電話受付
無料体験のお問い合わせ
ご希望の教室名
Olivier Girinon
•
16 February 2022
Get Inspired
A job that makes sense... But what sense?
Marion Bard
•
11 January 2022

--

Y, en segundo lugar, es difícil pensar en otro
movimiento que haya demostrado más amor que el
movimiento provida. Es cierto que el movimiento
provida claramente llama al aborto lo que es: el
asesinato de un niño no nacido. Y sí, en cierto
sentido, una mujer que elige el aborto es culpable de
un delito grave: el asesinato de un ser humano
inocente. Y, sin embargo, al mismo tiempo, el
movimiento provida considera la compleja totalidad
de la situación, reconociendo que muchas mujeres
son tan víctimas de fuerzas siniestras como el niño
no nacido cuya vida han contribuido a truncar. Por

...

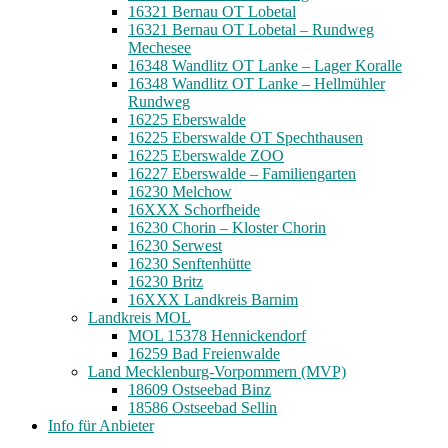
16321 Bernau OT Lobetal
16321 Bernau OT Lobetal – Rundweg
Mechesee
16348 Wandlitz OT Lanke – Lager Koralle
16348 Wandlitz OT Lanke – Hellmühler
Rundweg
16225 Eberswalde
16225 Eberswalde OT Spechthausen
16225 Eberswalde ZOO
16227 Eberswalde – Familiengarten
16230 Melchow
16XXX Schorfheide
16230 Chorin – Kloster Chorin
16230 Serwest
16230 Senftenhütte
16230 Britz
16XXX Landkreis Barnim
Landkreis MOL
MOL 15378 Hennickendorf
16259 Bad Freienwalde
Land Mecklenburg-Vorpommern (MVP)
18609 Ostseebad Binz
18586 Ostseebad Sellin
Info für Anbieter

▶ **Your instructions**
In the entries above, find the line with "16321 Bernau OT Lobetal – Rundweg" and the line with "Info für Anbieter", then set down exactly those two and every line between them, nothing else.

▶ **Answer to the exercise**
16321 Bernau OT Lobetal – Rundweg
Mechesee
16348 Wandlitz OT Lanke – Lager Koralle
16348 Wandlitz OT Lanke – Hellmühler
Rundweg
16225 Eberswalde
16225 Eberswalde OT Spechthausen
16225 Eberswalde ZOO
16227 Eberswalde – Familiengarten
16230 Melchow
16XXX Schorfheide
16230 Chorin – Kloster Chorin
16230 Serwest
16230 Senftenhütte
16230 Britz
16XXX Landkreis Barnim
Landkreis MOL
MOL 15378 Hennickendorf
16259 Bad Freienwalde
Land Mecklenburg-Vorpommern (MVP)
18609 Ostseebad Binz
18586 Ostseebad Sellin
Info für Anbieter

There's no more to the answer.